# Thread: fastest way to solve:

1. ## fastest way to solve:

Given $N = 10^{22} + 1$. If ‘N’ is divided by 11, then
Col A: The remainder
Col B: 2

This is a gre math Q. Would the fastest way to solve be to recognize that for every even power of 10, there is a remainder of 1 when product is divided by 11? Then the +1 on the end would make remainder 2. Any other ways to tackle this problem?

2. Originally Posted by sfspitfire23
Given $N = 10^{22} + 1$. If ‘N’ is divided by 11, then
Col A: The remainder
Col B: 2

This is a gre math Q. Would the fastest way to solve be to recognize that for every even power of 10, there is a remainder of 1 when product is divided by 11? Then the +1 on the end would make remainder 2. Any other ways to tackle this problem?
Fastest way is to do $10^{22}+1 \equiv (-1)^{22} + 1 \equiv 1 + 1 \equiv 2 \pmod{11}$. Are you familiar with this notation?

3. I am familiar with modular arithmetic...however, I don't understand how you got 10^22 to be (-1)^22

4. 10 is one less than 11. Since $11\equiv 0$ (mod 11), $10\equiv -1$ (mod 11).

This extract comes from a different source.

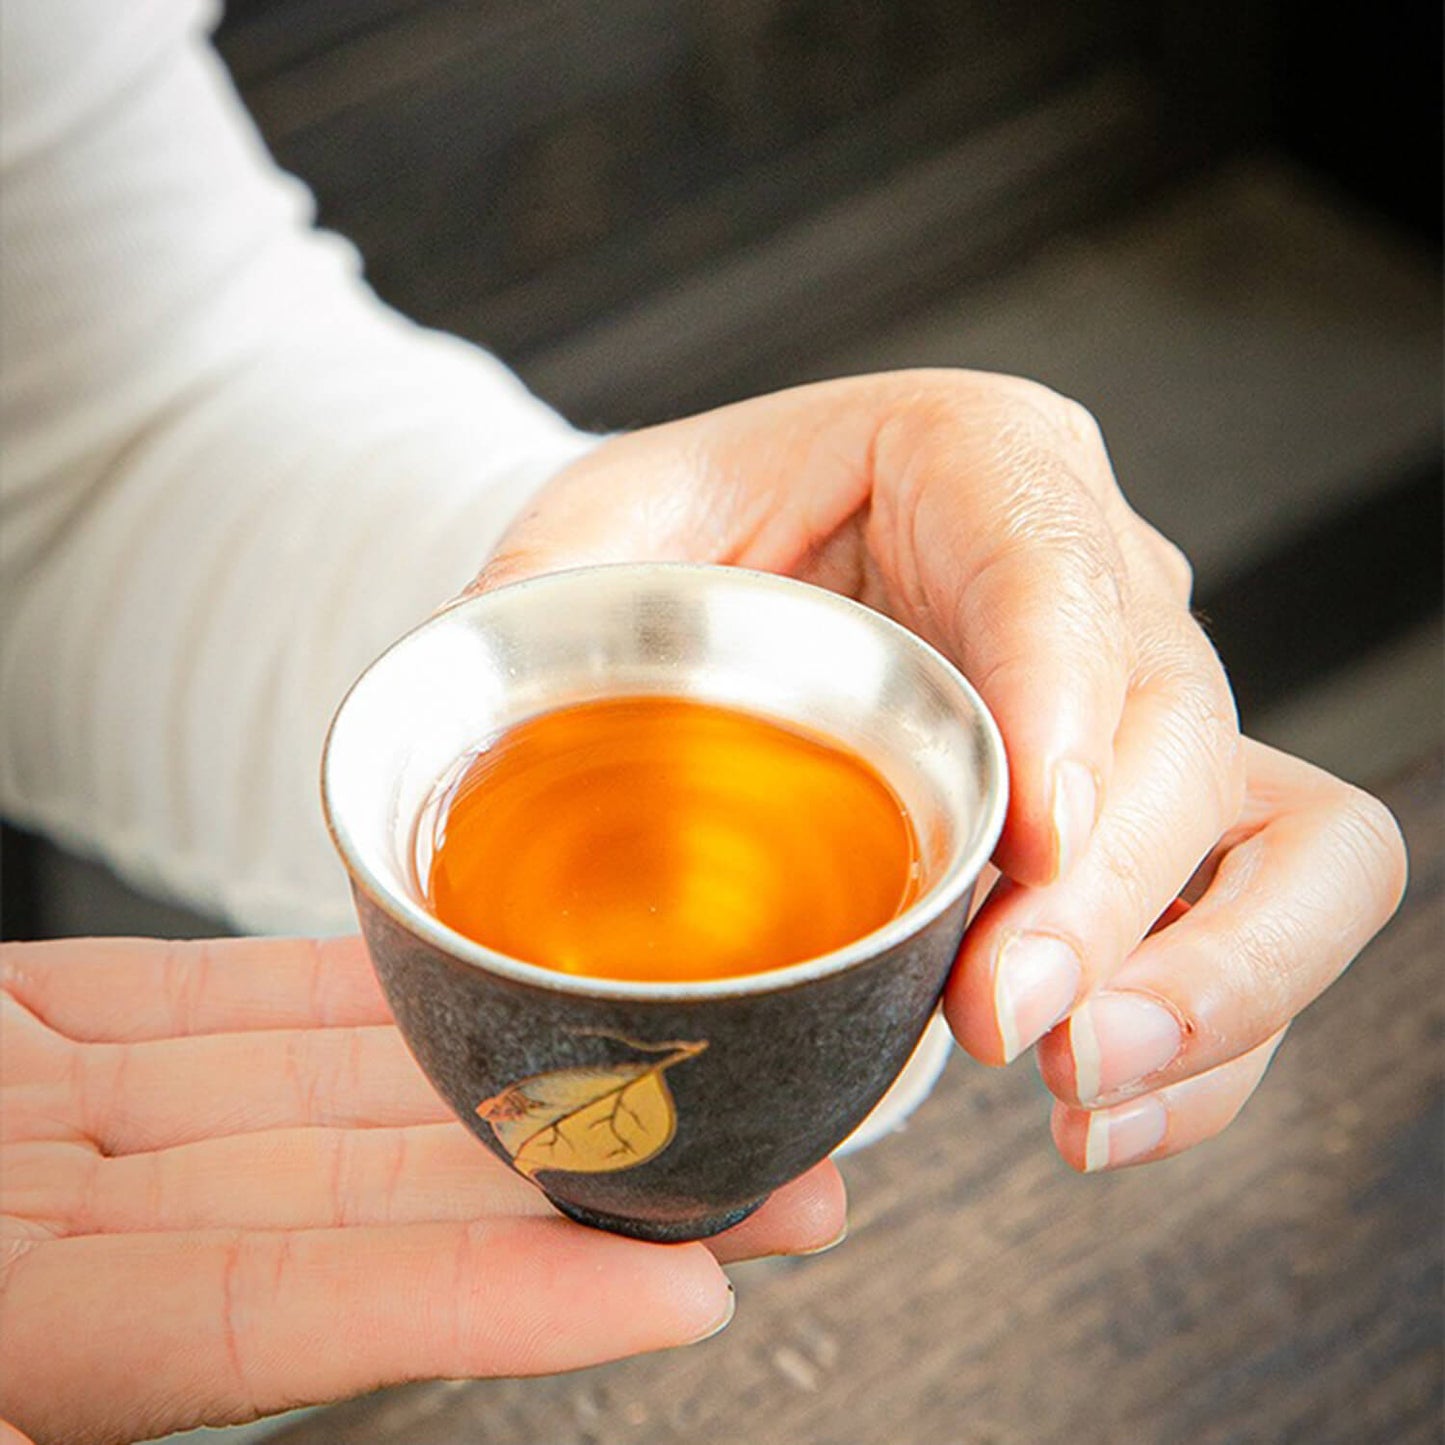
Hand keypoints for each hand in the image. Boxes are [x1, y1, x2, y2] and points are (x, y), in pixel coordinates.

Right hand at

Or, to put it another way, 10+ 1= 11: $10+ 1\equiv 11\equiv 0$ (mod 11).

In modulo 11, $10^{22}\equiv (-1)^{22}\equiv 1$ (mod 11).

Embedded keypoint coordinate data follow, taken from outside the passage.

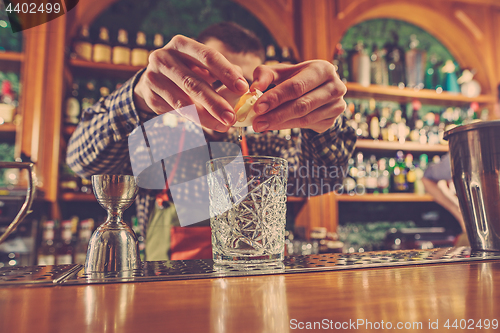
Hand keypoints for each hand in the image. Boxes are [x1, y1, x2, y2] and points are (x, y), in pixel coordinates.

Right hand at [133, 35, 248, 130]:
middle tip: (232, 116)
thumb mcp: (201, 65)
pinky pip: (176, 111)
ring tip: (224, 125)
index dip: (226, 73)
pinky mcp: (150, 95)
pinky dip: (195, 119)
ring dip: (206, 116)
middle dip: (216, 102)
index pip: (207, 56)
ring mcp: (153, 76)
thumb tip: (241, 83)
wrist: (153, 80)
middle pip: (194, 82)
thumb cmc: (186, 70)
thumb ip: (220, 71)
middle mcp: (164, 57)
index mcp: (181, 44)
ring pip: (183, 102)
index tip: (243, 88)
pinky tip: (210, 124)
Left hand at [250, 60, 346, 132]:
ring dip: (280, 123)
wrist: (317, 91)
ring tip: (262, 125)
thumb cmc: (295, 78)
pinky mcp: (332, 119)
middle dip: (276, 114)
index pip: (296, 86)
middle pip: (302, 105)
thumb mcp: (280, 72)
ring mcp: (336, 104)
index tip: (257, 107)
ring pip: (304, 118)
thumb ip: (265, 75)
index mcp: (322, 69)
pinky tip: (275, 126)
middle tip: (257, 122)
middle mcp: (335, 86)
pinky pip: (308, 125)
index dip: (276, 97)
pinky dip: (288, 127)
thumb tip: (254, 88)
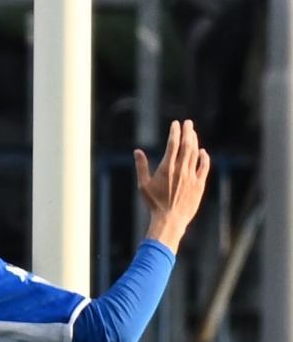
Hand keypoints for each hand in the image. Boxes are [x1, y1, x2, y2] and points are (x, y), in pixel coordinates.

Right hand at [133, 117, 211, 250]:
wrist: (170, 219)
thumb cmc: (154, 203)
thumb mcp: (142, 185)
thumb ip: (141, 166)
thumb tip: (137, 151)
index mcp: (166, 168)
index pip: (173, 144)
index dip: (175, 132)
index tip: (175, 124)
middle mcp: (181, 169)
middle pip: (187, 145)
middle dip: (187, 132)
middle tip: (188, 122)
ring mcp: (192, 176)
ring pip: (195, 154)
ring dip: (195, 141)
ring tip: (193, 133)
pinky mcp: (199, 184)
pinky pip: (204, 167)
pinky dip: (204, 158)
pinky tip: (203, 152)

5. Ah right. Now, could I then change the +1 to -10 as 1 is 10 less than 11?

(-1)^22+-10 is equivalent to 1-10 = -9 is equivalent to 2 (mod 11)? And thus, the remainder is 2? Can we conclude that from method?

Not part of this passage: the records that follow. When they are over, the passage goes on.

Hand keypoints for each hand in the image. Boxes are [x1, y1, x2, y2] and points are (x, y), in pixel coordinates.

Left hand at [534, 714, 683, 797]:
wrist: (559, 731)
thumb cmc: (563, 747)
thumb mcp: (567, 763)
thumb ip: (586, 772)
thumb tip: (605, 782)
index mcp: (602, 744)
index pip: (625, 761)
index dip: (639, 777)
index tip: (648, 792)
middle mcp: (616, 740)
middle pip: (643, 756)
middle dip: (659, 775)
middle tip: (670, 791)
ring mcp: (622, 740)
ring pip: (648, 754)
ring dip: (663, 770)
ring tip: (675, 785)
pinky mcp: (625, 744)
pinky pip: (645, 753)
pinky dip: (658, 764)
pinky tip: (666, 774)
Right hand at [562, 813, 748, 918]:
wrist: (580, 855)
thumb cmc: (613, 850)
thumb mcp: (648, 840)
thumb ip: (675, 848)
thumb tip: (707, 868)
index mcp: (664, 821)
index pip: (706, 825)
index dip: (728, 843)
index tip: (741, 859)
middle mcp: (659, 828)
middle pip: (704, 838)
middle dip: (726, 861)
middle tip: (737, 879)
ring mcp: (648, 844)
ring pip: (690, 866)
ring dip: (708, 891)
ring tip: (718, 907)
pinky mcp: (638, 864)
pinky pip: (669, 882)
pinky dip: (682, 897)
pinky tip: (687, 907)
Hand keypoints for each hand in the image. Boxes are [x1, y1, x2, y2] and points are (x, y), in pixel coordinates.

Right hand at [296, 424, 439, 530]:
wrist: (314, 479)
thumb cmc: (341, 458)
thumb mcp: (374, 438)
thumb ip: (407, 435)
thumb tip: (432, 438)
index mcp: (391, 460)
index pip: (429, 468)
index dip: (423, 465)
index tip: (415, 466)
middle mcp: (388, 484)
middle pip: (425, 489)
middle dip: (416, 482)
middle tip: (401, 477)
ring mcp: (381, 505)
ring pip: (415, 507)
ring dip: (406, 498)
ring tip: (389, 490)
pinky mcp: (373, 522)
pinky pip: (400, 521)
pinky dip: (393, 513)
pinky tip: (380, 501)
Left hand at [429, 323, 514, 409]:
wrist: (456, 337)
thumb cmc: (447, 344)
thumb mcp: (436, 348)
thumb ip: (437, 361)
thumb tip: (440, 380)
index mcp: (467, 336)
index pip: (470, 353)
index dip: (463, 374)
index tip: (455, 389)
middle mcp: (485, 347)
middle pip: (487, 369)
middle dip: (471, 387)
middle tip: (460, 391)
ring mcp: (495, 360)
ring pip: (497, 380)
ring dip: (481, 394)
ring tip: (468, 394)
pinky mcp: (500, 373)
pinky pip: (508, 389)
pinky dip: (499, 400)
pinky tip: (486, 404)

6. Originally Posted by sfspitfire23
Ah right. Now, could I then change the +1 to -10 as 1 is 10 less than 11?

(-1)^22+-10 is equivalent to 1-10 = -9 is equivalent to 2 (mod 11)? And thus, the remainder is 2? Can we conclude that from method?
You could do so, but it adds an extra step.